[Exercise instructions]
#1 From the C++ memory allocation text below, extract the passage between "char const *getname" and "for illustration purposes.", inclusive.
#2 Answer these questions using the C++ memory allocation text below:
(a) What does delete make sure of when an object is deallocated?
(b) Which class serves as the example in section 4.1?
(c) What are the names of that class's three private data fields?

In contrast to the set of functions which handle memory allocation in C (i.e., malloc() etc.), the operators new and delete are specifically meant to be used with the features that C++ offers. Important differences between malloc() and new are:

The comparison between free() and delete is analogous: delete makes sure that when an object is deallocated, a corresponding destructor is called.

The calling of constructors and destructors when objects are created or destroyed, has a number of consequences which shall be discussed in this chapter. Many problems in program development in C are caused by incorrect memory allocation or memory leaks: memory is not allocated, not freed, not initialized, boundaries are overwritten, etc.. C++ does not `magically' solve these problems, but it does provide a number of handy tools. In this chapter the following topics are discussed:

4.1 Classes with pointer data members

In this section we shall again use the class Person as example:

    class Person
    {
        public:
            // constructors and destructor
            Person ();
            Person (char const *n, char const *a,
                    char const *p);
            ~Person ();

            // interface functions
            void setname (char const *n);
            void setaddress (char const *a);
            void setphone (char const *p);

            char const *getname (void) const;
            char const *getaddress (void) const;
            char const *getphone (void) const;

        private:
            // data fields
            char *name;
            char *address;
            char *phone;
    };

In this class the destructor is necessary to prevent that memory, once allocated for the fields name, address and phone, becomes unreachable when an object ceases to exist. In the following example a Person object is created, after which the data fields are printed. After this the main() function stops, which leads to the deallocation of memory. The destructor of the class is also shown for illustration purposes.

[Excerpted records]
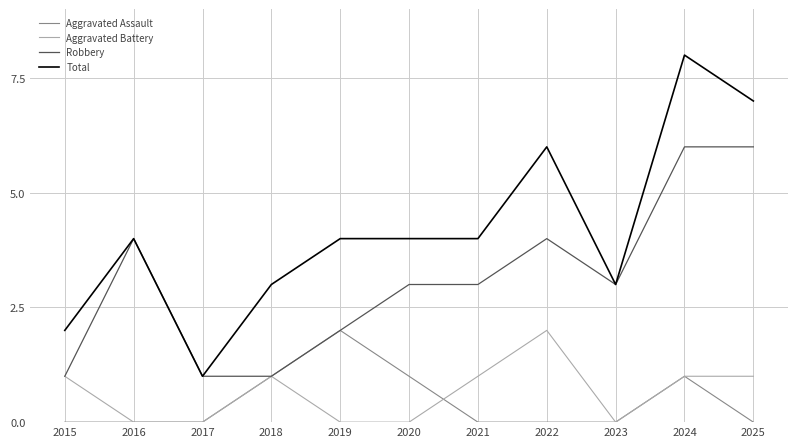

Which category has the highest value across all series?

2024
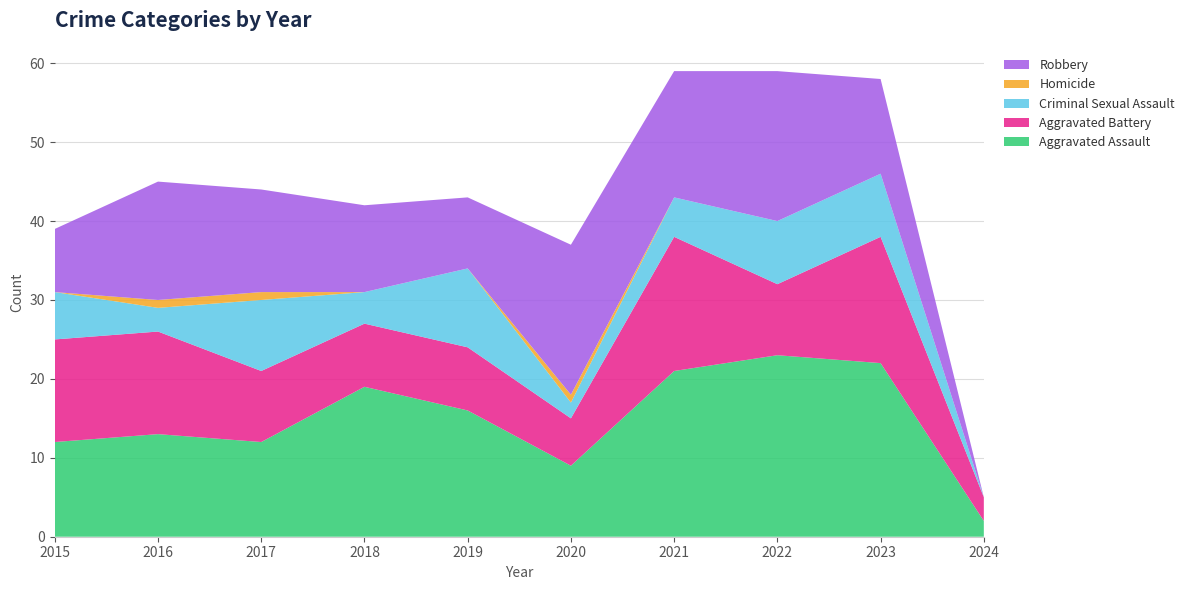

Reading right to left, extract all data points from this chart.

Aggravated Assault: 2	22	23	21	9	16	19	12	13	12
Aggravated Battery: 3	16	9	17	6	8	8	9	13	13
Criminal Sexual Assault: 0	8	8	5	2	10	4	9	3	6
Homicide: 0	0	0	0	1	0	0	1	1	0
Robbery: 0	12	19	16	19	9	11	13	15	8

[Results by task]
#1
char const *getname (void) const;
            char const *getaddress (void) const;
            char const *getphone (void) const;

        private:
            // data fields
            char *name;
            char *address;
            char *phone;
    };

In this class the destructor is necessary to prevent that memory, once allocated for the fields name, address and phone, becomes unreachable when an object ceases to exist. In the following example a Person object is created, after which the data fields are printed. After this the main() function stops, which leads to the deallocation of memory. The destructor of the class is also shown for illustration purposes.

#2
(a) That a corresponding destructor is called.
(b) The class Person.
(c) name, address and phone.